In Karlo, et al. v. Pittsburgh Glass Works, LLC (no. 15-3435; filed January 10, 2017), the Third Circuit Court of Appeals ruled that plaintiffs in an ADEA disparate impact claim can make out a prima facie case by showing that certain age subgroups within the protected class were treated differently from other subgroups within that same class.  Put another way, an employer cannot simply lump all those employees over the age of 40 into one pot when measuring discriminatory conduct.
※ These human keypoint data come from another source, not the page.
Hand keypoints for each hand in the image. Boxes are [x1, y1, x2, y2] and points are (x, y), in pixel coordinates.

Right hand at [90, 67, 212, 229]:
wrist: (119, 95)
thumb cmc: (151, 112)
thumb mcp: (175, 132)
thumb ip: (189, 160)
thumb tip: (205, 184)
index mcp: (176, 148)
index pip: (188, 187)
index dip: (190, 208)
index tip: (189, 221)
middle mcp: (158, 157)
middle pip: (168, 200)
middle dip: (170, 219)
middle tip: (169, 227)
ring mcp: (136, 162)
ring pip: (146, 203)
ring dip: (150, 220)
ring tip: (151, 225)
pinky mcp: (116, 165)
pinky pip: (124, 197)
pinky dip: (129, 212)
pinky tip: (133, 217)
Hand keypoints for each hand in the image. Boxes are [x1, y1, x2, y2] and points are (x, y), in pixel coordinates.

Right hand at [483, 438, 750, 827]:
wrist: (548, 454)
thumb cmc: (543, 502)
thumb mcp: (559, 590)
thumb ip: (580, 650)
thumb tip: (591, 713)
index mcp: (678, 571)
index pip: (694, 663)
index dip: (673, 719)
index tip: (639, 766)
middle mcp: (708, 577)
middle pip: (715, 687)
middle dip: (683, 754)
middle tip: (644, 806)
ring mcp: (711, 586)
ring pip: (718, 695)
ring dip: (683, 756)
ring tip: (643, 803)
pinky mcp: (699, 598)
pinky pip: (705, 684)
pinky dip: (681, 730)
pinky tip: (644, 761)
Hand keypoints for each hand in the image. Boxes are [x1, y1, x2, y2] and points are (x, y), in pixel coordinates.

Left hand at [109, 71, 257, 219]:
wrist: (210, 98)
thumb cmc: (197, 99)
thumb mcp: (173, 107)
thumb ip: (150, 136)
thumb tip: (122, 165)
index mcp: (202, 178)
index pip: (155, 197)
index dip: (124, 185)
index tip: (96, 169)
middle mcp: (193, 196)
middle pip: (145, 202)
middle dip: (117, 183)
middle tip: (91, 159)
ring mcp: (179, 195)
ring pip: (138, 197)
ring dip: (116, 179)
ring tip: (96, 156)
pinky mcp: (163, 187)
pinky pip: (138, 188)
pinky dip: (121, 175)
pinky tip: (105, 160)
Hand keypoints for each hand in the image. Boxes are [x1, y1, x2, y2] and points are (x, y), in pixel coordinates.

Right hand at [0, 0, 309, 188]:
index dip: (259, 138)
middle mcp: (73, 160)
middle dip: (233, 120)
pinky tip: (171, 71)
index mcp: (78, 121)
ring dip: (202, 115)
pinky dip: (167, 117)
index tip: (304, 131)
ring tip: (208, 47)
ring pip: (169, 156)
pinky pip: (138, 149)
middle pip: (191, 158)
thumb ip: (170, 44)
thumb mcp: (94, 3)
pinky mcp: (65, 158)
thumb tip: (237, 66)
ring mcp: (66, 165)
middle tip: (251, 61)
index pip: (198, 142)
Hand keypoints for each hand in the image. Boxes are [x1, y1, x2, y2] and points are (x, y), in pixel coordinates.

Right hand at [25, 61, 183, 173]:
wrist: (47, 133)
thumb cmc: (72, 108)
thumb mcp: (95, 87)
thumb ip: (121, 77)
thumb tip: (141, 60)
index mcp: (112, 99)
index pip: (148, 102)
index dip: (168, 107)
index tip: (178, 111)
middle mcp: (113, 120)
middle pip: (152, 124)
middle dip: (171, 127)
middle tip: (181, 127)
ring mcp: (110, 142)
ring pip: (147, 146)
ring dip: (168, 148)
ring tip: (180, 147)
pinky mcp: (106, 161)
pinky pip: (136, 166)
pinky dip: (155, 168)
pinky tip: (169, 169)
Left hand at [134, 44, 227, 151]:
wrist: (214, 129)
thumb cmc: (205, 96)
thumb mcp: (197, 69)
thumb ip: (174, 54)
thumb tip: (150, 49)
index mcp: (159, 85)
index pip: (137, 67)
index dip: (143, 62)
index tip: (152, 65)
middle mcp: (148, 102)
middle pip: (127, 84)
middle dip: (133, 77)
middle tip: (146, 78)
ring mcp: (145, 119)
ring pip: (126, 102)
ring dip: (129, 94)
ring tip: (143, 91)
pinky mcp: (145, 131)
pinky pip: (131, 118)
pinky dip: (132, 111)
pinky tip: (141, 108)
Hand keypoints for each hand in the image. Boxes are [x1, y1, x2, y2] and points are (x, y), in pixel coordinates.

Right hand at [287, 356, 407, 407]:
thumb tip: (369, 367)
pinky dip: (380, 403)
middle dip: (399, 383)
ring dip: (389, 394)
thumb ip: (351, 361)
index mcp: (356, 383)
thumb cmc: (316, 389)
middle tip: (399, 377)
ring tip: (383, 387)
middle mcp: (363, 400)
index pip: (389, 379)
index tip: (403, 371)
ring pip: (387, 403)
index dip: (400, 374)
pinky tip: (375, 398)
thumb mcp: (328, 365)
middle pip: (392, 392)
As most readers of this blog probably know, the Age Discrimination in Employment Act proscribes, in its broadest sense, discrimination against employees aged 40 and older.  In Karla, a group of employees aged 50 and over sued, claiming that the company’s reductions in force disparately impacted them.  The nuance is that that the employer claimed that retaining workers over 40, but younger than the plaintiffs, would wash out any disparate impact.  The Third Circuit disagreed and ruled that the ADEA protects individual workers against age discrimination, not merely a general class of workers over the age of forty.  The Court allowed the claims to proceed based on the theory that plaintiffs could show disparate impact among subgroups of those workers over 40.  In this case, plaintiffs claimed that employer RIFs impacted workers over the age of 50 differently than those workers over the age of 40, notwithstanding the fact that all the workers fell under the ADEA’s protections.

The Third Circuit noted that its opinion contrasted with those from the Second, Sixth and Eighth circuits, so this is probably not the last word on the matter.